SCMPD Releases '05 Crime Numbers, Talks '06 Crime Fighting - WTOC-TV: Savannah, Beaufort, SC, News, Weather & Sports


SCMPD Releases '05 Crime Numbers, Talks '06 Crime Fighting

Interim Chief Willie Lovett Interim Chief Willie Lovett

Savannah-Chatham County's crime numbers are in for 2005. They show crime is on the rise, but not by much. Last year, just over 13,100 crimes were reported. That's about 500 more than in 2004.

Interim Chief Willie Lovett says he thinks that's due to more people reporting crimes and an increase in drug-related crimes.

The Savannah-Chatham Metropolitan Police Department has taken a lot heat in the past year to do more to reduce crime. Today, we sat down with Chief Lovett to talk about his plans for 2006.

His plan? Good old-fashioned police work. He's putting more officers in hard-hit crime areas and trying some new--some say radical--approaches to keep bad guys off our streets.

He's determined to get Savannah's crime problem under control. "We feel we have something to prove and that's going to be our focus," he told us.

His plans aren't fancy, but he says they get at the heart of the crime problem. And the juvenile crime problem.
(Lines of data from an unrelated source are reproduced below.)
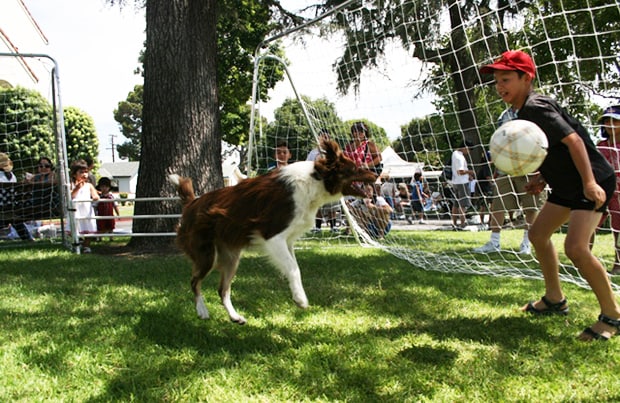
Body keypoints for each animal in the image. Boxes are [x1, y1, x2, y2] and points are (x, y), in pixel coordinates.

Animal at [167, 139, 376, 326]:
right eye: (355, 169)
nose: (377, 176)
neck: (315, 180)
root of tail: (192, 203)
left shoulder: (288, 240)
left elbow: (294, 266)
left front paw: (296, 292)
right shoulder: (273, 236)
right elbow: (293, 268)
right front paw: (300, 299)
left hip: (231, 258)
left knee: (222, 290)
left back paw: (235, 317)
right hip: (206, 254)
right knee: (194, 281)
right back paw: (202, 310)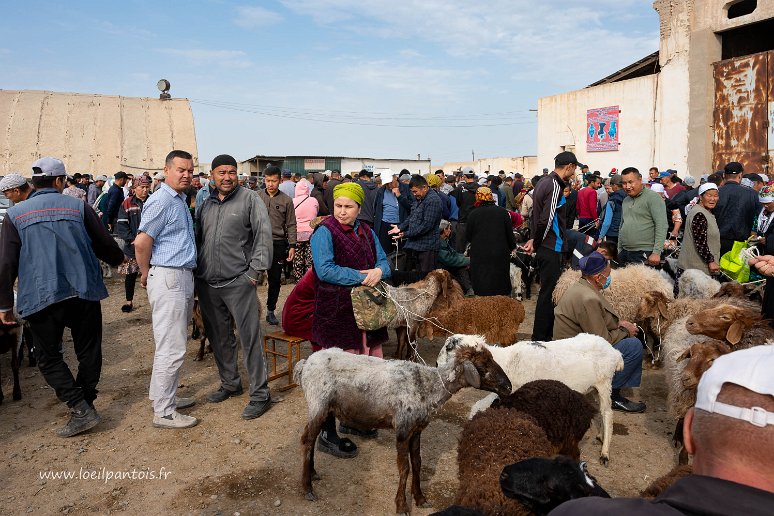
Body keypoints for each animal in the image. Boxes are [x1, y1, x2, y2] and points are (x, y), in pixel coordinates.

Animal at [436, 332, 624, 466]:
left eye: (449, 349)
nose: (436, 365)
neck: (507, 361)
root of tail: (615, 352)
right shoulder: (504, 391)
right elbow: (477, 406)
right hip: (592, 389)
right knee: (599, 412)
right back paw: (600, 435)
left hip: (604, 383)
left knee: (607, 413)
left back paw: (605, 453)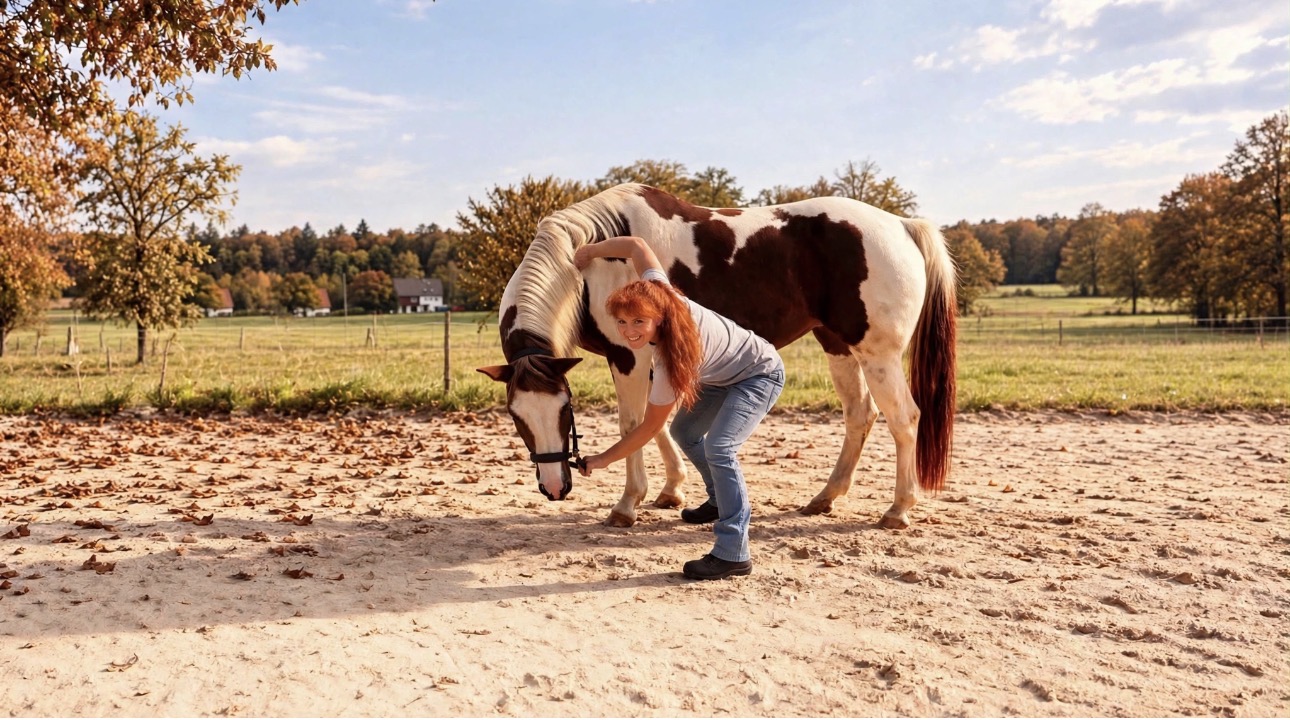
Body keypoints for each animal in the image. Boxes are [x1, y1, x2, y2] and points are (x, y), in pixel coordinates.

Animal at [477, 183, 957, 529]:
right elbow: (657, 425)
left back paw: (898, 510)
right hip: (838, 346)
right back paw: (825, 498)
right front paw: (671, 490)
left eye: (565, 411)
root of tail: (901, 225)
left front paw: (628, 504)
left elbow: (633, 425)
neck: (593, 257)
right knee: (860, 414)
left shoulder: (628, 357)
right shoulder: (651, 360)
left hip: (878, 354)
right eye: (517, 417)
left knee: (904, 419)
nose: (554, 487)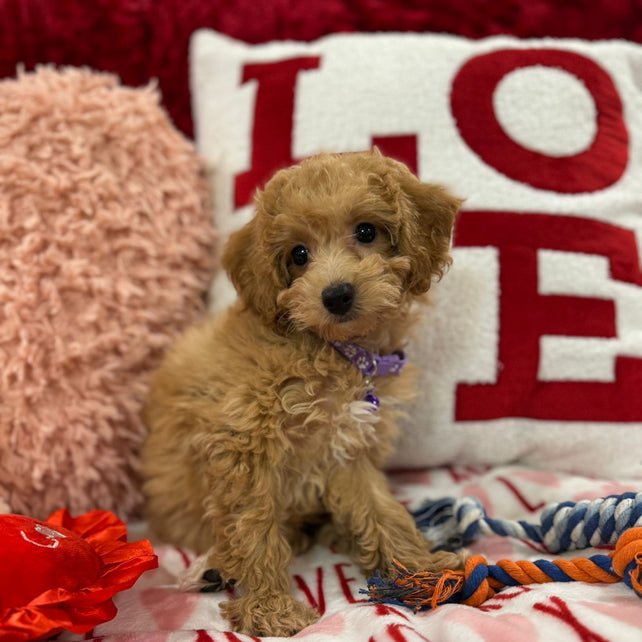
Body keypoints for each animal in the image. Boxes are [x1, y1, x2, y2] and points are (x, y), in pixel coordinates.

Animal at [140, 150, 460, 636]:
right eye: (299, 255)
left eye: (366, 231)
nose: (336, 295)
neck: (335, 351)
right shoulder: (243, 443)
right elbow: (254, 527)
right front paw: (269, 607)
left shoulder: (347, 449)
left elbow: (380, 509)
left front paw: (418, 569)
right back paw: (215, 568)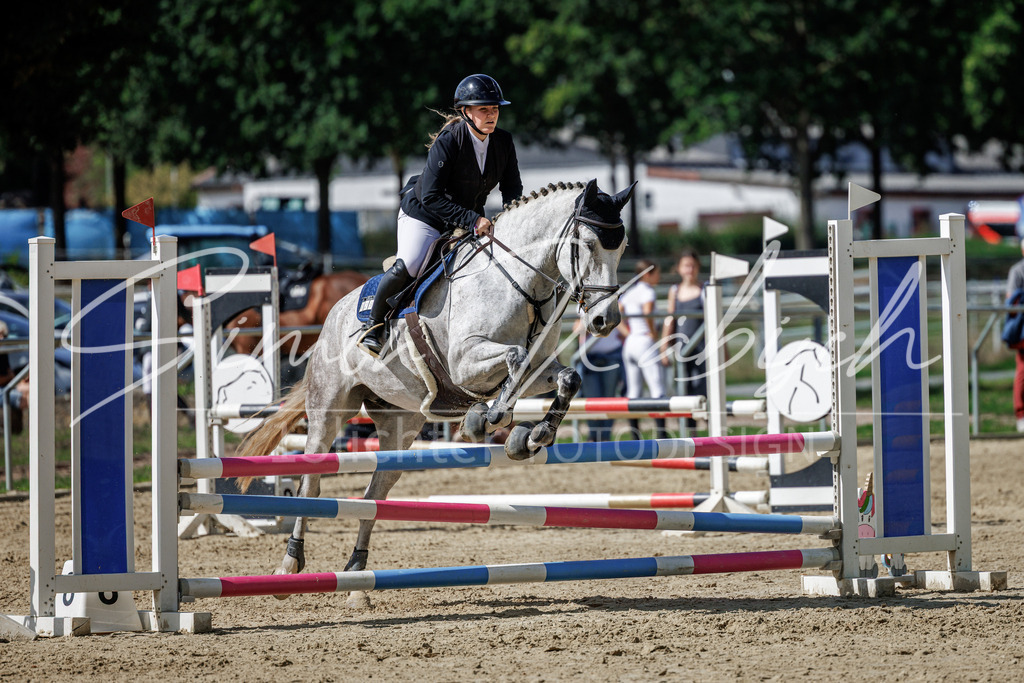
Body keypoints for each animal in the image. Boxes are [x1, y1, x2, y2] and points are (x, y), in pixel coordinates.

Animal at [236, 179, 634, 604]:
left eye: (622, 247)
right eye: (588, 244)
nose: (604, 320)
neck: (522, 283)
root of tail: (336, 312)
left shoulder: (540, 368)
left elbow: (567, 378)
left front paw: (534, 435)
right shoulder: (464, 361)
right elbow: (514, 358)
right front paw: (487, 420)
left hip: (400, 423)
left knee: (375, 493)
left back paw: (357, 578)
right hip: (329, 409)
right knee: (311, 482)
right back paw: (289, 565)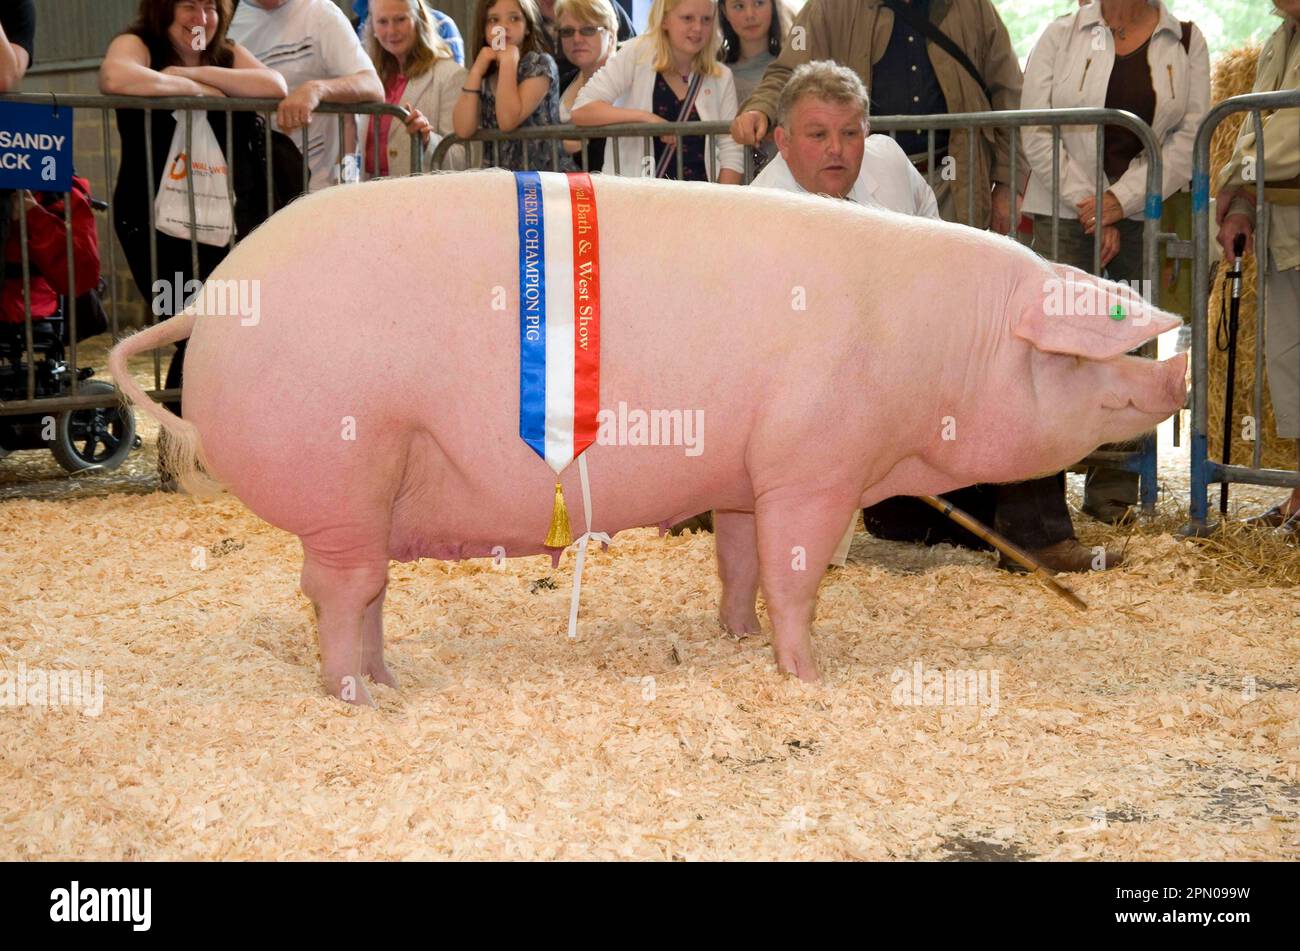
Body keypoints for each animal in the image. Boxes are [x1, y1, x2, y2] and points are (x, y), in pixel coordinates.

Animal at [109, 172, 1190, 706]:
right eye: (1104, 332)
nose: (1177, 365)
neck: (939, 345)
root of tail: (205, 303)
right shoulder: (814, 461)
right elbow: (797, 571)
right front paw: (807, 676)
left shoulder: (747, 471)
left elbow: (741, 560)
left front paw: (734, 638)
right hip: (346, 470)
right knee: (336, 593)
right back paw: (360, 699)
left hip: (363, 497)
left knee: (353, 592)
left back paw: (385, 680)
Here's what he wants to do:

1. Start a daytime curfew. "Sixteen-year-olds can legally drop out of school, but with the daytime curfew, just because you are 16 that doesn't give you the right to be on the street," Chief Lovett said.

2. Improve the relationship with people who live in public housing. Chief Lovett says much of Savannah's public housing has become a safe haven for criminals and troublemakers, and many of those people don't even live there. Lovett's plan: if you don't live here, you can't hang out here.

3. Get illegal guns off the street.

4. Let police do their jobs. "I've come to realize some people are going to raise hell regardless," Chief Lovett said. "I would rather them raise hell at the police department for doing their job than for not doing their job. If that means getting in someone's face, that's what we are going to do."

This is the first time Lovett has talked publicly about starting a daytime curfew. He still has to get the school board's and the city's approval before he can start enforcing it.